Sementara sistem peredaman menggunakan aftermarket.
"Kaki-kaki pakai aftermarket, sok depan RCY tapi as diganti Yamaha NMAX supaya fittingnya lebih tinggi, sok belakang Revit," ucap Imam.
Spidometer analog kustom 3D printing berbentuk kotak. (Gashakon)
Naik ke area kokpit, terpasang setang full kustom yang ditemani riser Mio Fino.
Spidometer kustom 3D printing berbentuk kotak menyesuaikan bentuk setang.

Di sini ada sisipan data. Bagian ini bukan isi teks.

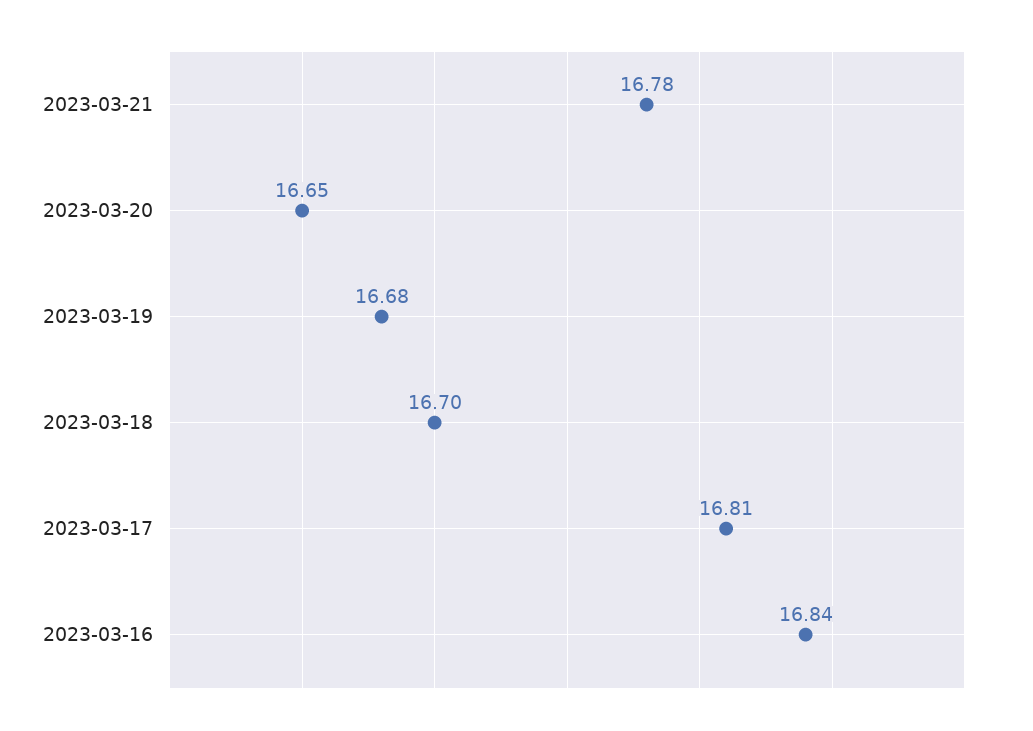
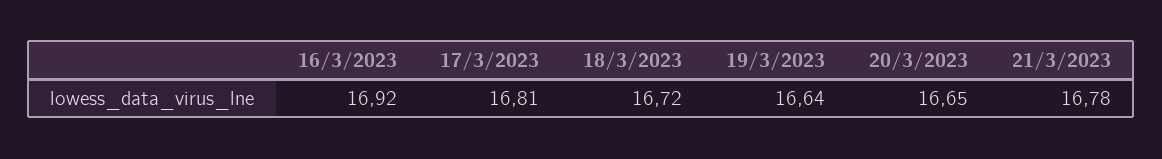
2023-03-19: 16.68 -> 16.64
2023-03-18: 16.7 -> 16.72
2023-03-16: 16.84 -> 16.92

Untuk mesin, kata Imam, tidak ada ubahan alias full original, namun knalpot sudah kena kustom.
Imam menambahkan, aki dan tangki bensin sudah dibuat lebih besar sehingga perlu penyesuaian.

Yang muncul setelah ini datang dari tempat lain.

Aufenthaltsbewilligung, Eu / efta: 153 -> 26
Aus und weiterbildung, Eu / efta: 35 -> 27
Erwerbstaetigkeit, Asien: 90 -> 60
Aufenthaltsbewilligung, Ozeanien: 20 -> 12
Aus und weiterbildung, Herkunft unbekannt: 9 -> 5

Baca Juga: Bodi dan Striping Ori Yamaha Mio Warna Ini Jadi Buruan Karena Langka Harga Tembus Jutaan Rupiah
"Jadi kita bikin subframe sedikit buat dudukan tangka dan aki baru, aki digedein agar 4 lampu depan bisa nyala, bagasi dibuang," lanjut pria asal Bandung, Jawa Barat ini.

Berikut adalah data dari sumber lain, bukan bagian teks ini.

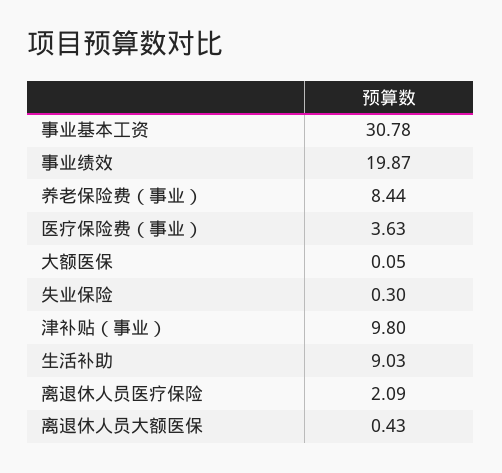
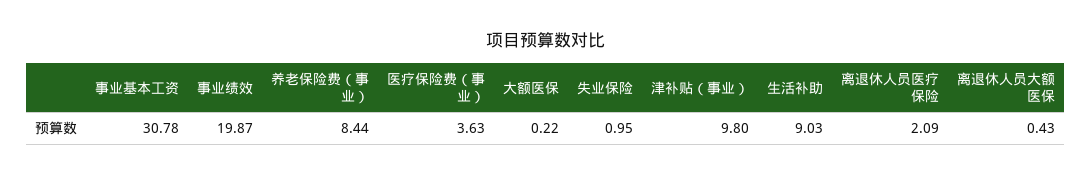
大额医保: 0.05 -> 0.22
失业保险: 0.3 -> 0.95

Knalpot dan rear rack full kustom. (Gashakon)
Sebagai pelengkap dipasang aksesoris kustom berupa front rack dan rear rack.
Ada alasan kenapa motor ini dibuat Gashakon.
"Ceritanya Gashakon bikin motor untuk inspirasi orang, motor biasa bisa jadi luar biasa kalau kitanya serius," pungkasnya.